(DOCUMENT SEGMENT)
Welcome. Hope you spend more time here contributing with your expertise in the field than some of your colleagues have (giving side-eye to Phil Plait and Neil deGrasse Tyson).
Until I got a reliable self-setting timepiece (i.e. set the NTP setting on Windows in the late 1990’s) I still set my timepieces to “CBC Beep Time” which is still happening today. Indeed, I’ve run across a number of PC’s whose clock can lose a minute or more a week if not synchronized. Our house phone picks up the time from the caller ID info, so if there was a power failure or such, it doesn’t know the time until the next call comes through.
Alvin Toffler’s The Third Wave mentions that one of the main lessons of school for second-wave (industrial) civilization, is to teach students to become good factory workers by training them to follow the clock more precisely, with established start and stop times, recess and lunch and different periods, so as to impress on us the value of following the clock. Decades ago, one of the complaints with working in the (first wave) Third World that Toffler mentions is the lackadaisical attitude toward time, which drives clock-oriented first worlders crazy.
(End DOCUMENT SEGMENT)
(LISTED ENTRIES)
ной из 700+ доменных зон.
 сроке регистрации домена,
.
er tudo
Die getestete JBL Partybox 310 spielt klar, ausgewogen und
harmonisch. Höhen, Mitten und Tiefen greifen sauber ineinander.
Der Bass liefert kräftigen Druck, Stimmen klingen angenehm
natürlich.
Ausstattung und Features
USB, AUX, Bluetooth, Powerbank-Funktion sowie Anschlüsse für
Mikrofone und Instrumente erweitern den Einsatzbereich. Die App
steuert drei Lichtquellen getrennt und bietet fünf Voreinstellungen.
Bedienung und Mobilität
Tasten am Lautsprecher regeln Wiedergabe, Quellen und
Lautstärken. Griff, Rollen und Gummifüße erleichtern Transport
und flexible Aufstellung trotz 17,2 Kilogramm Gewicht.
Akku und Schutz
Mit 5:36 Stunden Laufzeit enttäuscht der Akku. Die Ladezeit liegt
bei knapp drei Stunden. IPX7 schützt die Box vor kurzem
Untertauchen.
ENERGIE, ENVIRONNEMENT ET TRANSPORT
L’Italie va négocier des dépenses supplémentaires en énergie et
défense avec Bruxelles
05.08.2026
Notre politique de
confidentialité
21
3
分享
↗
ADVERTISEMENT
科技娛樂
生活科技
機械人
(End LISTED ENTRIES)
Say whether each statement agrees with the timekeeping comment above: (a) the house phone takes its time from caller ID information; (b) the NTP setting was set on a Mac in the late 1990s; (c) The Third Wave is described as saying that schools in industrial civilization train students to follow the clock. Answer yes or no for each and quote the deciding words.

• _YOUR SOLUTION_:
(a) Yes: "Our house phone picks up the time from the caller ID info"
(b) No: "set the NTP setting on Windows in the late 1990’s"
(c) Yes: "to teach students to become good factory workers by training them to follow the clock more precisely"